W międzyczasie coś, co mogło, ale nie musiało być płodnym śluzem (mógł to być śluz niepłodny wymieszany z wydzieliną pochwy, trudno mi było stwierdzić), sugerującym że owulacja dopiero się zbliża...
No i kolejny wzrost, przedwczoraj i wczoraj (24, 25dc) ładny wzrost temperatury, ale dziś - znowu niżej.

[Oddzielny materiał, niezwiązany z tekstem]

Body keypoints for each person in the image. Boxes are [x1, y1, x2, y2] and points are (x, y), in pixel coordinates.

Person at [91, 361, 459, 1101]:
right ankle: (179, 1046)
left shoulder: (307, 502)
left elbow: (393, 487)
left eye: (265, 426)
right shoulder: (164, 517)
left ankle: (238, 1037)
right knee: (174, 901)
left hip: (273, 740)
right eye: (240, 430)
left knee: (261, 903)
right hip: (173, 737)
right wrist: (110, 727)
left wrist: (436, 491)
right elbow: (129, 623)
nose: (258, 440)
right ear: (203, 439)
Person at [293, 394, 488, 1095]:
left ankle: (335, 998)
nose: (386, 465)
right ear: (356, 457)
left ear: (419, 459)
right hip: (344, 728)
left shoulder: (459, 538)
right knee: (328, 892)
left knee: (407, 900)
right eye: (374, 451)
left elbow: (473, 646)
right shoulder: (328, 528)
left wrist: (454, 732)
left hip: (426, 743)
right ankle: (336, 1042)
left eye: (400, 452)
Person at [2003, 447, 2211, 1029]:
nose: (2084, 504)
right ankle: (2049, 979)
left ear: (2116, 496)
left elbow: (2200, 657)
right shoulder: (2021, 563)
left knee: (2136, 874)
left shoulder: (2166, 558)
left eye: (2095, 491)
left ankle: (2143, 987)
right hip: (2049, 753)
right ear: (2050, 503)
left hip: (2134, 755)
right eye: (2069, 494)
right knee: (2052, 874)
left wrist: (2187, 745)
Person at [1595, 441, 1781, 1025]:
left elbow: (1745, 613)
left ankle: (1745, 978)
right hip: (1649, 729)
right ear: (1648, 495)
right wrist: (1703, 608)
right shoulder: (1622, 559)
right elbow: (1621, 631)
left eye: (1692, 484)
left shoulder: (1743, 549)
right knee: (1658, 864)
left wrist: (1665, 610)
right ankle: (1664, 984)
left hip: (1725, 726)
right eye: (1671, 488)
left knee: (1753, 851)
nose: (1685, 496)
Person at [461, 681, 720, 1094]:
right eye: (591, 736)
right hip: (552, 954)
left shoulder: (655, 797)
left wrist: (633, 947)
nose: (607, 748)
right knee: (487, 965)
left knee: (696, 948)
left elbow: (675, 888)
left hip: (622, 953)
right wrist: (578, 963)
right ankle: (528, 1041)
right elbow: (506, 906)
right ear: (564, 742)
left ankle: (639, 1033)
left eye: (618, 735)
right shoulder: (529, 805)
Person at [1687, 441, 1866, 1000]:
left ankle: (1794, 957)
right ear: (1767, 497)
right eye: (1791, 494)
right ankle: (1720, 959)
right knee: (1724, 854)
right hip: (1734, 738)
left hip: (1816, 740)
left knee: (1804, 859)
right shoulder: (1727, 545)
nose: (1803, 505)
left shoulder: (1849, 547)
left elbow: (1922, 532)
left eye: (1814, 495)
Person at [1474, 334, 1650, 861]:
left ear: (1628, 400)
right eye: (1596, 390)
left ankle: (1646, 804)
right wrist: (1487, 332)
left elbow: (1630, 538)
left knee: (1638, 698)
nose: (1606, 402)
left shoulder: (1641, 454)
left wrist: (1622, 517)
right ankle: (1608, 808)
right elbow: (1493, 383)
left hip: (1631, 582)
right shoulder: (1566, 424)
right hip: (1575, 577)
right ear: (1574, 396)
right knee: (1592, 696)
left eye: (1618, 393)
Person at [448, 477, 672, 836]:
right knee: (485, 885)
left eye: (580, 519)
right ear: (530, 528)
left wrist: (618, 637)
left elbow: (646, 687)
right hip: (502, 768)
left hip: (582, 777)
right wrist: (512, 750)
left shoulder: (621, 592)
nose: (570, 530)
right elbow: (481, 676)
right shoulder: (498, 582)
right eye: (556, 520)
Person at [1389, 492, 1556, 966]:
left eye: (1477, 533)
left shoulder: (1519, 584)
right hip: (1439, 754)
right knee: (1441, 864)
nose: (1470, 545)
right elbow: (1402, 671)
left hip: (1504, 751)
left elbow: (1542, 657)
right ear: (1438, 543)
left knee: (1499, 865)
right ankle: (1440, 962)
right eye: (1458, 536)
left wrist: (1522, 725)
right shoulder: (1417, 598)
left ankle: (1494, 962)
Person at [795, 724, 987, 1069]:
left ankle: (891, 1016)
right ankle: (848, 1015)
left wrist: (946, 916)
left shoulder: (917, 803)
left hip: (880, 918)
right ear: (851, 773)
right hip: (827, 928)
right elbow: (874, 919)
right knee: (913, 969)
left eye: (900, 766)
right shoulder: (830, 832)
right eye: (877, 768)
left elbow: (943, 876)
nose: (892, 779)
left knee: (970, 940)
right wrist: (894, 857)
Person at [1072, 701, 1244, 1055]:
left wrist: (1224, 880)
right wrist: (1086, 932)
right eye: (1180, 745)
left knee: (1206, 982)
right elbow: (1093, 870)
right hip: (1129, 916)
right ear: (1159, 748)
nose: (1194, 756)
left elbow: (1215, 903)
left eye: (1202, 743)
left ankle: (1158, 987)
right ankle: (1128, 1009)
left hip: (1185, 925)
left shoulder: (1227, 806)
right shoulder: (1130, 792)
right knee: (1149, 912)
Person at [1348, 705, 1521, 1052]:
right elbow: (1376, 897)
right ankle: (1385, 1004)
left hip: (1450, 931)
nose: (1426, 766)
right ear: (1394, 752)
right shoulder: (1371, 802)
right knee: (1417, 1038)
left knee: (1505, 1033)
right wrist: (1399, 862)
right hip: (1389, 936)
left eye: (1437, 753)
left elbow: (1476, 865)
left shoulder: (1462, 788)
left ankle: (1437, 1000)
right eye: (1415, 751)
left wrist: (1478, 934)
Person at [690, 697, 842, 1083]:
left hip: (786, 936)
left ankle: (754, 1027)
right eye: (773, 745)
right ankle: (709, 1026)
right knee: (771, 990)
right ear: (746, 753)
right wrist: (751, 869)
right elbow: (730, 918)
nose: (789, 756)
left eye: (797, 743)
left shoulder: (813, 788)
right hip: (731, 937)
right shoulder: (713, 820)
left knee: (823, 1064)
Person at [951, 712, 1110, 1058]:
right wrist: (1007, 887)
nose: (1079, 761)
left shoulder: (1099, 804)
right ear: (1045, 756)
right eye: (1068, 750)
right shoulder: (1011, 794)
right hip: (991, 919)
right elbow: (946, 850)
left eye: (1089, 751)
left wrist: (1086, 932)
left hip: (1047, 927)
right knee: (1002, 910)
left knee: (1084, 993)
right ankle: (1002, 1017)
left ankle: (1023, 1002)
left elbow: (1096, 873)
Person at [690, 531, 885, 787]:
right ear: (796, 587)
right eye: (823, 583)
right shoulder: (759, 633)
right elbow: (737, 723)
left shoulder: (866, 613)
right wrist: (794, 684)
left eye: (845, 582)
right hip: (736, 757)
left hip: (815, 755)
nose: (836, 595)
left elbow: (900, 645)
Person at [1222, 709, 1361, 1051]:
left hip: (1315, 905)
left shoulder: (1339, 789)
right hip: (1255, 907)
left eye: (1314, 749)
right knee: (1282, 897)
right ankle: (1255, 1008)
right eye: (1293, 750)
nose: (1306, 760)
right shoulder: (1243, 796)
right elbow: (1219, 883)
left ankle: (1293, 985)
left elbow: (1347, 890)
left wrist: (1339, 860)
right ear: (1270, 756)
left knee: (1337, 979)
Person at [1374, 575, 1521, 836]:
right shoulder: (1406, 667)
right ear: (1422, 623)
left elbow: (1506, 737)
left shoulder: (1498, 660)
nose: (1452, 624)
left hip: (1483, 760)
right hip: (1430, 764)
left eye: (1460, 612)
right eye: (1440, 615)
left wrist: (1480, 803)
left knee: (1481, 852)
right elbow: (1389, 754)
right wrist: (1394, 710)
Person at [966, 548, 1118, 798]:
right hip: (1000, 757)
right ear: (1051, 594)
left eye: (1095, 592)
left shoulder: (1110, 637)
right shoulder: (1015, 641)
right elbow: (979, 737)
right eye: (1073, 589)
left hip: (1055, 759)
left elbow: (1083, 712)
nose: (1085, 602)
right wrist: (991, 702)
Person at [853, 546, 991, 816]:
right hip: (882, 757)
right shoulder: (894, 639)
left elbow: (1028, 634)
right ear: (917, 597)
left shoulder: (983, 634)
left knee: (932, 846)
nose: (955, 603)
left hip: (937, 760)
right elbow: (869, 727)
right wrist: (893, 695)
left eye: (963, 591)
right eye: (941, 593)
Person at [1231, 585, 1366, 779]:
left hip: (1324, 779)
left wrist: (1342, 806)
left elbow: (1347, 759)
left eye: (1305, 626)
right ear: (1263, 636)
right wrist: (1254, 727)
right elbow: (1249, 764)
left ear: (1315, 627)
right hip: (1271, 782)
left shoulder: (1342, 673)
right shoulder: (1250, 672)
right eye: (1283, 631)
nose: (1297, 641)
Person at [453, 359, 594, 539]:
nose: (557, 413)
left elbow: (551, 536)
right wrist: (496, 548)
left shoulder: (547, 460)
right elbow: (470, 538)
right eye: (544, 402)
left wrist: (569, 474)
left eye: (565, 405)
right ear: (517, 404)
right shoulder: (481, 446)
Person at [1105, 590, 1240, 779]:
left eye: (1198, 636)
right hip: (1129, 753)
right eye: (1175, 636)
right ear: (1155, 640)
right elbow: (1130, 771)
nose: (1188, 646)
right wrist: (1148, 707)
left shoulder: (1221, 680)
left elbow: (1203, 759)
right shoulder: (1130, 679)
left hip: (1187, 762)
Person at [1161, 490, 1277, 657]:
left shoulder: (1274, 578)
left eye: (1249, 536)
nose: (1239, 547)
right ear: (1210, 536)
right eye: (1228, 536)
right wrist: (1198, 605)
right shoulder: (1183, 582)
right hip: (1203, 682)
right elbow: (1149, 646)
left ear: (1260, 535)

Więc nawet nie wiem, czy się liczy jako "trzecia wyższa".
Przede wszystkim męczy mnie to, która temperatura wyznacza linię podstawową? Dla ostrożności uznałam, że to będzie ta po prawdopodobnie zakłóconych "ślubnych", czyli z 22dc temp. 36,65. Dlatego dzisiejsza nie wychodzi poza linię podstawową i czekamy do jutra... Czy słusznie?? Może podstawowe są te temperatury rzędu 36,20?
Aha, mierzone o stałej porze (5:45) termometrem elektronicznych microlife w pochwie. Zwykle wzrost ok. 18-22dc.